Förderung einer Politik, die die Notwendigkeit von Flexibilität und Effizienz bei allen Verkehrsträgern anerkennt und Anreize für die Entwicklung der Verkehrsinfrastruktur durch die Schaffung von Transitkorridoren in ganz Europa schafft. Eskalation auf höchster Ebene unter Nutzung des beträchtlichen Einflusses von Unternehmensriesen wie Michelin, die darauf bestehen, dass die Franzosen zur Renaissance des intermodalen Verkehrs in und durch Frankreich beitragen. Umkehrung der buchstäblichen Aufgabe des intermodalen Verkehrs durch die aufeinanderfolgenden Regierungen trotz verbaler und politisch korrekter Kommentare.

Logistik ist für den globalen Handel von entscheidender Bedeutung:

Kampagne zur stärkeren Anerkennung der Rolle, die die Logistik im globalen Handel spielt, durch Regierungen, Hersteller und Verbraucher. Gleichzeitig sollten die Verlader aufgefordert werden, die Effizienz ihres globalen Transportnetzes zu überprüfen und damit zu beginnen, einen Teil ihrer Tätigkeiten und Arbeitsplätze wieder auf lokalere Märkte zu verlagern. Dies wird dazu führen, dass einige der großen Störungen der letzten drei Jahre eingedämmt oder sogar vermieden werden können. 

Die Effizienz der Industrie verbessern:

Sensibilisierung für die Bedeutung effizienter globaler Logistik-Wertschöpfungsketten, die sich auf globale Standards stützen. Ich bin der festen Überzeugung, dass wir in diesem Bereich Synergien zwischen den Partnern aus dem Verkehrs- und Logistikbereich schaffen müssen.

EU-Binnenmarkt:

Die Vollendung des EU-Binnenmarktes für alle Logistikdienstleistungen hat Vorrang, um intelligente und vernünftige gleiche Wettbewerbsbedingungen in Europa zu schaffen. Kampf gegen die völlig überzogene und von Frankreich verursachte Beeinträchtigung der Freiheit der Fahrer bei der Wahl ihres Schlafplatzes und andere Frustrationen.
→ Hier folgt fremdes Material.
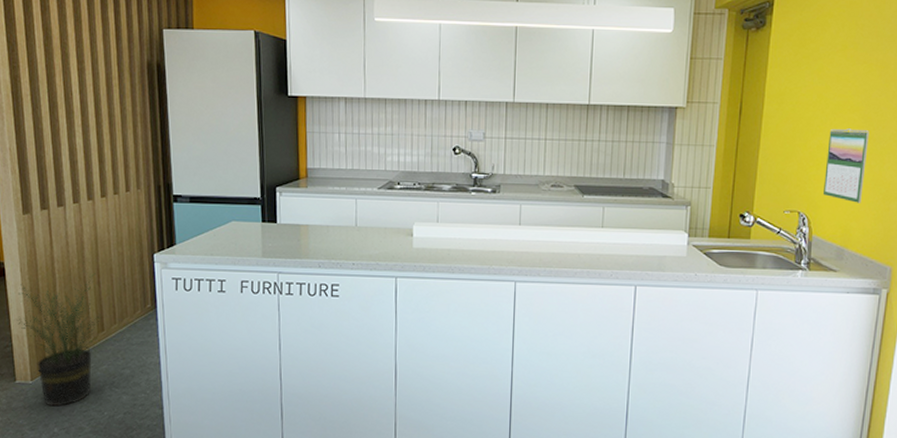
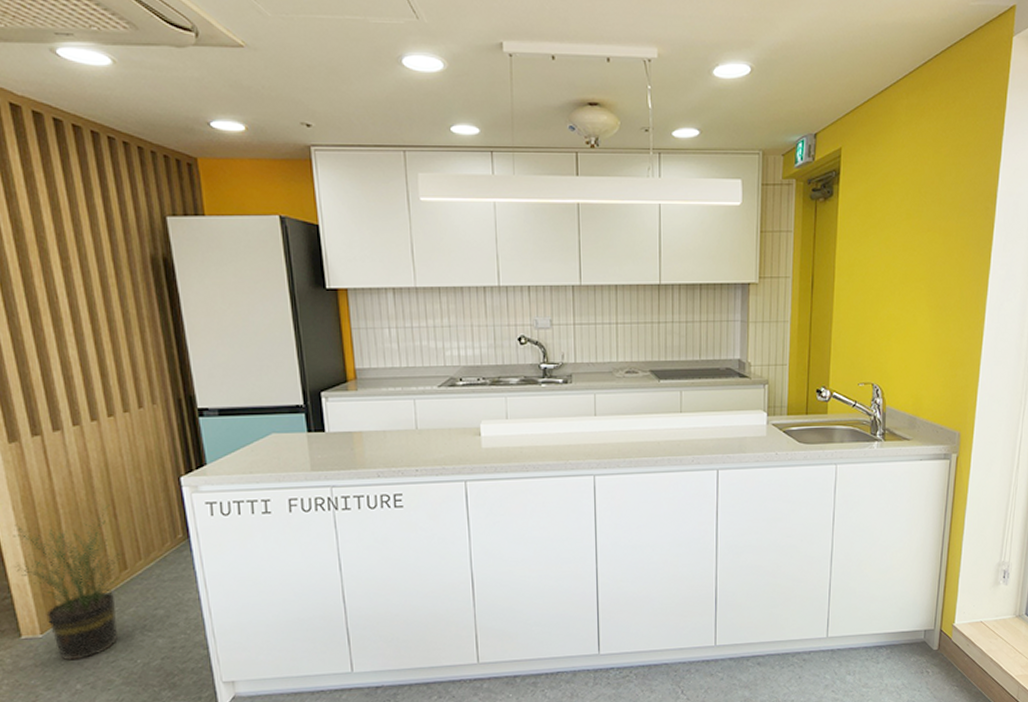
calendar: present [823,128,869,203] -> none [895,297,935,371]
Reduzieren Sie unproduktive Verwaltung:

Abbau des übermäßigen bürokratischen Aufwands, dem die Fahrer im Güterverkehr ausgesetzt sind, wobei Frankreich den Ansturm auf die Fahrer in der EU angeführt hat. Sorgen Sie für eine ordnungsgemäße Durchsetzung der Rechtsvorschriften gegen korrupte Unternehmen, nicht gegen ihre Fahrer! Und lassen Sie mich nicht damit anfangen, dass der Brexit zu einem enormen Anstieg der Bürokratie im Güterverkehr zwischen dem Vereinigten Königreich und der EU geführt hat.

Dekarbonisierungsagenda:

Fortsetzung der Entwicklung einer ehrgeizigen Dekarbonisierungsagenda. Das Ausmaß der Umgestaltung, die für die Dekarbonisierung unseres europäischen Verkehrssystems erforderlich ist, ist beispiellos und sehr teuer in der Umsetzung, während sich das Klima realistischerweise bereits verändert. Auch hier ist der multimodale Verkehr durch und innerhalb Europas und Frankreichs ein wichtiger Teil der Antwort, ebenso wie Entwicklungsverpflichtungen zur Erprobung und Skalierung nachhaltiger Alternativen zu Kraftstoffsteuern und die Förderung der Transparenz von Regierungsstellen, um das Vertrauen der Öffentlichkeit zu stärken.

Technologie-Agenda:

Innovation und Standardisierung vorantreiben, die Automatisierung fördern und branchenweite digitale Tools einführen, dabei aber den menschlichen Faktor und die Partnerschaft zwischen Verladern und Lieferanten bewahren.

Cyber-Sicherheit:

Hervorhebung der Bedeutung von Interoperabilität und Standards zusammen mit erhöhter (Cyber-)Sicherheit für effiziente Logistikdienste.

Zusammenfassend lässt sich sagen, dass die Branche zwar mit Herausforderungen wie Unterbrechungen der Lieferkette, Fahrermangel und steigenden Kosten konfrontiert ist, wir jedoch positive Veränderungen vorantreiben und die Zukunft von Transport und Logistik gestalten können. Indem wir uns Innovationen zu eigen machen, die Zusammenarbeit fördern und die wichtigsten Problembereiche angehen, können wir eine widerstandsfähige und nachhaltige Branche aufbauen.

Lassen Sie uns diese Unwägbarkeiten gemeinsam bewältigen und auf Lösungen und eine bessere Zukunft für den Verkehrs- und Logistiksektor hinarbeiten.